12 janvier 2012
Plusieurs commerçants de l'avenue De-Gaulle manifestent leur mécontentement lié aux conditions de déroulement du chantier d'embellissement. David, gérant de la station Total: «Fin décembre, nous avions une perte de 30% sur les commissions d'essence, environ 600.000litres sur l'année, sans compter le petit entretien, pneus, essuie-glaces batteries, friandises, dont la perte n'a pas été comptabilisée, avec la reprise des travaux, cela va recommencer».
Un employé licencié
Au garage Peugeot, Philippe Kernin est furieux, il fait les comptes, c'est une catastrophe: «45% en moins du chiffre d'affaires, entre les ventes de voitures d'occasions, les révisions, la carrosserie, certains clients ont bien voulu attendre, les autres, se rendent à Auray ou à Vannes.

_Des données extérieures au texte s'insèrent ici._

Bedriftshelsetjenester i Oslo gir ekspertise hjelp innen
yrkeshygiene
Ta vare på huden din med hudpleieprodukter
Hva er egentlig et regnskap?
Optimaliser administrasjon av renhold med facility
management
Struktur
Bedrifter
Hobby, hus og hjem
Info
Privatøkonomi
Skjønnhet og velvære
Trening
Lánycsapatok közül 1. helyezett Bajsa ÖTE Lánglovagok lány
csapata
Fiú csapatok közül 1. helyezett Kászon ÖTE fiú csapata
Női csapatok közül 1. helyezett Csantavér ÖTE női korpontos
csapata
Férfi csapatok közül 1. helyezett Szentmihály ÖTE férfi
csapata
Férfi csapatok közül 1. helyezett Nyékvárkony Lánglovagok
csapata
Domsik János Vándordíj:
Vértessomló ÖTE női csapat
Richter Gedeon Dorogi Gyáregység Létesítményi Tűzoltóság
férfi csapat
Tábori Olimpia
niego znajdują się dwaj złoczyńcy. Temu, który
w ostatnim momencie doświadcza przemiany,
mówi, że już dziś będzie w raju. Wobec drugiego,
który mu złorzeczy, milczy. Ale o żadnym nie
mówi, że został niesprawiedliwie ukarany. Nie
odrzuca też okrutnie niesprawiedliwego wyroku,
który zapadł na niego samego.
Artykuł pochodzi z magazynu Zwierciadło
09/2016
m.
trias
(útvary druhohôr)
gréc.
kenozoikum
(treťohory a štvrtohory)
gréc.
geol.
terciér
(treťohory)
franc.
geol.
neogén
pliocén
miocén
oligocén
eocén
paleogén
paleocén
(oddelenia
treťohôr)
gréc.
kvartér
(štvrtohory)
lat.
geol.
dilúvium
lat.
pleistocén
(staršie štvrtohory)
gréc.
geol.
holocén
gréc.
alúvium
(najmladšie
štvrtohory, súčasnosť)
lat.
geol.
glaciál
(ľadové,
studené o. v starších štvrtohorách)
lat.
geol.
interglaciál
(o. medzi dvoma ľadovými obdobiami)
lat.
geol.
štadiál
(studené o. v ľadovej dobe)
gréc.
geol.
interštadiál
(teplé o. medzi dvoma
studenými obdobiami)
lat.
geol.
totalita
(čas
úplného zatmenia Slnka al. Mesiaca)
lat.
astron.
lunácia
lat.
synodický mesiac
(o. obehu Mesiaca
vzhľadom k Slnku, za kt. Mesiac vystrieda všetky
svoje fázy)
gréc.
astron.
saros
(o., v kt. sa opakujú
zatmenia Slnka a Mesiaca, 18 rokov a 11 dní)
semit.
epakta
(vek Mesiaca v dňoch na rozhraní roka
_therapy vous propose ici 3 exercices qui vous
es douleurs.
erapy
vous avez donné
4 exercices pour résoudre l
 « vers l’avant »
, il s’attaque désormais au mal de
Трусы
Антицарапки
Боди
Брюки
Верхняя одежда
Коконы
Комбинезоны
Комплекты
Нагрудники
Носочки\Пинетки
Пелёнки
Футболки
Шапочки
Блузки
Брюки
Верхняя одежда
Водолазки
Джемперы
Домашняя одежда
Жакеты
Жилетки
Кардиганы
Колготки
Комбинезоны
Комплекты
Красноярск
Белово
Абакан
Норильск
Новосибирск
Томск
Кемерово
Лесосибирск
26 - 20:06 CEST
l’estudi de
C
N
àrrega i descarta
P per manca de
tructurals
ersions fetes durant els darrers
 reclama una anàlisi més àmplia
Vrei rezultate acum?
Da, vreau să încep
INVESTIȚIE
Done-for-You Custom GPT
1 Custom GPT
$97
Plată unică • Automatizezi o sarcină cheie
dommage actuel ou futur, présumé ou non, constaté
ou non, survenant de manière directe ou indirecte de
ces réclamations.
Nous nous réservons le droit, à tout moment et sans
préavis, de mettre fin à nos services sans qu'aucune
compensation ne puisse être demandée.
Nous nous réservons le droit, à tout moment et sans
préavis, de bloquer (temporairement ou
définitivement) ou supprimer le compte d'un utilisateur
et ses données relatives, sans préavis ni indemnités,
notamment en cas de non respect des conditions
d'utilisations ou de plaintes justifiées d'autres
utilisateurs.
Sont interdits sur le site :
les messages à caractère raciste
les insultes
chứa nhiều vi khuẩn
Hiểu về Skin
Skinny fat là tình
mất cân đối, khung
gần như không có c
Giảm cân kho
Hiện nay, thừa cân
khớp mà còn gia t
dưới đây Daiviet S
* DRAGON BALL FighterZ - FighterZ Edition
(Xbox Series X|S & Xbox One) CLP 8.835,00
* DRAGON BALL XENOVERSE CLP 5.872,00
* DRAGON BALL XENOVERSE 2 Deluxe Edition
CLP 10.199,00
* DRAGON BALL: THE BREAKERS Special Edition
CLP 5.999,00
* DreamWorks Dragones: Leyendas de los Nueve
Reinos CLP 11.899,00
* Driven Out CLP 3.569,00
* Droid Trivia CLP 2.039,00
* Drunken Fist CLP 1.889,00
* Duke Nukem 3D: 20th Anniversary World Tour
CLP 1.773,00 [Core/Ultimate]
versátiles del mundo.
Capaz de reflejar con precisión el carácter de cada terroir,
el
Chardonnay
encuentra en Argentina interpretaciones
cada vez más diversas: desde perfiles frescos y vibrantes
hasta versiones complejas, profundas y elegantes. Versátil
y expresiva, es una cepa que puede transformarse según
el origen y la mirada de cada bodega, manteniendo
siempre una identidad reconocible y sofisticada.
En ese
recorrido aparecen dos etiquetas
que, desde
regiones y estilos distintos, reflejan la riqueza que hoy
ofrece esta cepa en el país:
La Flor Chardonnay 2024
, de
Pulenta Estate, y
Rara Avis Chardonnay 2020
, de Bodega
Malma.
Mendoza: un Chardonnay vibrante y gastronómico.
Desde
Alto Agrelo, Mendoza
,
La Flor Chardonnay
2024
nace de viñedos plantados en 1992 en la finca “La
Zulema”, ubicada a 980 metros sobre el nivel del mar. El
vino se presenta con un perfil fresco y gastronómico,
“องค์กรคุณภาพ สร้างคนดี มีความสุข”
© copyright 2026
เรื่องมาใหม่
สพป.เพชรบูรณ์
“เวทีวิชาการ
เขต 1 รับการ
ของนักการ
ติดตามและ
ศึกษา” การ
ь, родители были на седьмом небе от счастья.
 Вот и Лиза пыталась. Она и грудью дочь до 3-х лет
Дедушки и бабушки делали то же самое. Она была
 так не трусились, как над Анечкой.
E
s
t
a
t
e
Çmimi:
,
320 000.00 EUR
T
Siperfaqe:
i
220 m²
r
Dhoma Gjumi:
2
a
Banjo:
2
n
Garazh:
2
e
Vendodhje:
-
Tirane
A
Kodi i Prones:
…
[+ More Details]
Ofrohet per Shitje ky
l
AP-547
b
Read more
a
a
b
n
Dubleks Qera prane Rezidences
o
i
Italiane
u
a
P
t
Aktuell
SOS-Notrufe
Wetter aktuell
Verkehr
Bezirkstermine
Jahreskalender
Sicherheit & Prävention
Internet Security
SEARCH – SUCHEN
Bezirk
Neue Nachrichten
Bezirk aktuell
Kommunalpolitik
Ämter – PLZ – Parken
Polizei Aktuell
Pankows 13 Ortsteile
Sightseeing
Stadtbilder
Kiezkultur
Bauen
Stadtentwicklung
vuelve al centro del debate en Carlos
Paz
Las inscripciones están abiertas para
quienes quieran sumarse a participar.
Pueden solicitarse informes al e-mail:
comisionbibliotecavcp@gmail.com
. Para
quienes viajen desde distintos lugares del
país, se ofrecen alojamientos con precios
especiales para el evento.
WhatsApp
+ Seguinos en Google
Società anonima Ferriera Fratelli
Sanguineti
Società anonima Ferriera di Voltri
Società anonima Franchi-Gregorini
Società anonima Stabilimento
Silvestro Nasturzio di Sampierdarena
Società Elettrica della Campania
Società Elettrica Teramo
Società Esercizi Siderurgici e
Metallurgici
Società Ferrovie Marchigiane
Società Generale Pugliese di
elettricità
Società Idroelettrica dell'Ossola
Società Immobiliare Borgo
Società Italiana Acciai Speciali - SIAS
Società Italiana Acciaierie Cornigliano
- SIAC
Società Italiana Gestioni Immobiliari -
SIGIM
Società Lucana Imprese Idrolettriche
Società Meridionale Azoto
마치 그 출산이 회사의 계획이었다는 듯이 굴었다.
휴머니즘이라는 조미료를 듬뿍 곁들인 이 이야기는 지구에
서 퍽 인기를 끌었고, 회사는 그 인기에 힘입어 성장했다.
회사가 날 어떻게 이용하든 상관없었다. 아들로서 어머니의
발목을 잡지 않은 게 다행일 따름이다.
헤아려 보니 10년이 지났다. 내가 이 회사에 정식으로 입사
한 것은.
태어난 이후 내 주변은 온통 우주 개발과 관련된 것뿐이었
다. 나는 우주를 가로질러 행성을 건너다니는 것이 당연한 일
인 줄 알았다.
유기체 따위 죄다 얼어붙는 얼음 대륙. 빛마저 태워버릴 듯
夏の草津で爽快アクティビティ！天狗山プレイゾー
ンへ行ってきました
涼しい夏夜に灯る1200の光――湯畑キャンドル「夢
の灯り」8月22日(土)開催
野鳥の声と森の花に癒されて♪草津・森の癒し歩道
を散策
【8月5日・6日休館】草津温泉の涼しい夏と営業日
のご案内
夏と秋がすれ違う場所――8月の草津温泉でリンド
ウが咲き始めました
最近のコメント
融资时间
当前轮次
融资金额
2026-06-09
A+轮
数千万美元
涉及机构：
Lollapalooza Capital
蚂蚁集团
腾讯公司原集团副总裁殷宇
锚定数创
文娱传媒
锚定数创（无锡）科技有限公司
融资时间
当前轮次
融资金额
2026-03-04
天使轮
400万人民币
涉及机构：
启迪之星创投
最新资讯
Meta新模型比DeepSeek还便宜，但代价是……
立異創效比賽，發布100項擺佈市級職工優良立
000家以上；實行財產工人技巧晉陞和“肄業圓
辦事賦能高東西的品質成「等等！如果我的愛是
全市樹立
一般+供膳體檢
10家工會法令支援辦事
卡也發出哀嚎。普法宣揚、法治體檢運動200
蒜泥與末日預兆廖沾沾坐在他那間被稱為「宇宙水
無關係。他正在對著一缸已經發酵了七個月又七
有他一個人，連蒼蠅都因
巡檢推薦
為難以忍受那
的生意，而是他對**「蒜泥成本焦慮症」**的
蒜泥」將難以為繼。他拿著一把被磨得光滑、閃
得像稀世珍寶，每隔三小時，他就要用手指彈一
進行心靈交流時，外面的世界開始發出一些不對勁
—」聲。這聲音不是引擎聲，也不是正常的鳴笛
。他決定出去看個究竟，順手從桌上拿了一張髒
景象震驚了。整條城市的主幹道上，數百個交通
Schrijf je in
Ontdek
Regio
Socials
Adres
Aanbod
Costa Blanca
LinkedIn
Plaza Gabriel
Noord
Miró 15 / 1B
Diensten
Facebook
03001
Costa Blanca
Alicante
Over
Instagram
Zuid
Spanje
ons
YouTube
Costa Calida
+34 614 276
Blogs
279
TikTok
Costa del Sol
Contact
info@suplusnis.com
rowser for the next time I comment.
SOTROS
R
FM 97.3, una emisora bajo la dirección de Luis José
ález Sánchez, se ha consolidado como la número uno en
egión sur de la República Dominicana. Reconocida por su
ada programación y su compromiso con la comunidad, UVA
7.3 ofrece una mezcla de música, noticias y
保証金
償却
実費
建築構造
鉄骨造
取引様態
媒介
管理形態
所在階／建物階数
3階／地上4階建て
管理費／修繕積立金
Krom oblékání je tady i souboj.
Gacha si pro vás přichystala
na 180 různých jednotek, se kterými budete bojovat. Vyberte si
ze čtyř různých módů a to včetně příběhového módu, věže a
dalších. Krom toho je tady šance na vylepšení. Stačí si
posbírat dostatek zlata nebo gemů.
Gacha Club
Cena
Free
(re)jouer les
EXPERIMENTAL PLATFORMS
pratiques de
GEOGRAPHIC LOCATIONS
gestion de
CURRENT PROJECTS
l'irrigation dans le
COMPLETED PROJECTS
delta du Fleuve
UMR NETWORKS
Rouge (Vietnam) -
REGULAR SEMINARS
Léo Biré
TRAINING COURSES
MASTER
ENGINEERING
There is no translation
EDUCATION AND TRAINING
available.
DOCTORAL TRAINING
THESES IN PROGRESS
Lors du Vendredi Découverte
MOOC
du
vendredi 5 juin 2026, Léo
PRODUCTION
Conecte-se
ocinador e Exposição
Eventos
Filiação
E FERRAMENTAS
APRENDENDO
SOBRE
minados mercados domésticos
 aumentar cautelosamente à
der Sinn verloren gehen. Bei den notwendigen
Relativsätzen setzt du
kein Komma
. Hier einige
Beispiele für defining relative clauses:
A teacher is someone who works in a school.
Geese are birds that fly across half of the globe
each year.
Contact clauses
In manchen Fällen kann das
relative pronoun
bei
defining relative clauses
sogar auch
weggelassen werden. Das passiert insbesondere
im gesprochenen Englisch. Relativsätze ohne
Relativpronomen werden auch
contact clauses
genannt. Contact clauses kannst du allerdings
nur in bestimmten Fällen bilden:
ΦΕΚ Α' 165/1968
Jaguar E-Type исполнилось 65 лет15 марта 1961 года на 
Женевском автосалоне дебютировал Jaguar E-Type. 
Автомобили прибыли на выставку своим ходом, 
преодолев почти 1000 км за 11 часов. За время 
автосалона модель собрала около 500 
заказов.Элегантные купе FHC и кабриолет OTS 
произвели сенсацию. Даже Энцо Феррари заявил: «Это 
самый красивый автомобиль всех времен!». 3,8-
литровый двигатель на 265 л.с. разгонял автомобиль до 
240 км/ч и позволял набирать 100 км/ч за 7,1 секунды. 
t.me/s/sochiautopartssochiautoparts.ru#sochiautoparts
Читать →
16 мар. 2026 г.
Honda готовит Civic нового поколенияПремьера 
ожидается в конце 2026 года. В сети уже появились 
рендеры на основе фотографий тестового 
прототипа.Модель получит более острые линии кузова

Nous avons été obligés de licencier un employé. Certains jours, la route est coupée des deux côtés, comment voulez-vous travailler si aucun client ne vient au garage?». Il poursuit : «Pour les responsables travaux sur le chantier, aucune explication, allez vous plaindre à la mairie, nous répondent-ils. Aucun conseiller n'est venu nous voir, aucune concertation avant le début de cet immense chantier. Pourquoi les travaux n'ont-ils pas repris juste après les vacances scolaires? Encore une semaine de perdue. Nous craignons le pire pour la suite».
La fermeture de la route
Au garage Renault, Frédéric Wilmes ne comprend pas: «Nous avons reçu un courrier expliquant les phases de travaux de décembre avec mise en place de chantiers mobiles, cela aurait pu bien se passer. Nous ne mettons absolument pas en cause l'utilité des travaux, mais la fermeture totale de la route entre le rond-point Lidl et celui de la gendarmerie. On nous avait assuré que cela ne se ferait pas». Il assure : «Sur les quinze jours de décembre, une chute de 75% de mon chiffre d'affaires, pour le mois 50%. Pas de client, douze employés à ne rien faire et les charges tombent quand même, impossibilité de sortir notre camion de dépannage, chaussée rétrécie, les camions de livraison de carburants ne peuvent pas manoeuvrer, la sortie de station est risquée. Il nous faut d'urgence une réunion d'information générale de tous les commerces, que l'on puisse s'organiser autrement, et surtout arrêter de fermer l'accès aux commerces!».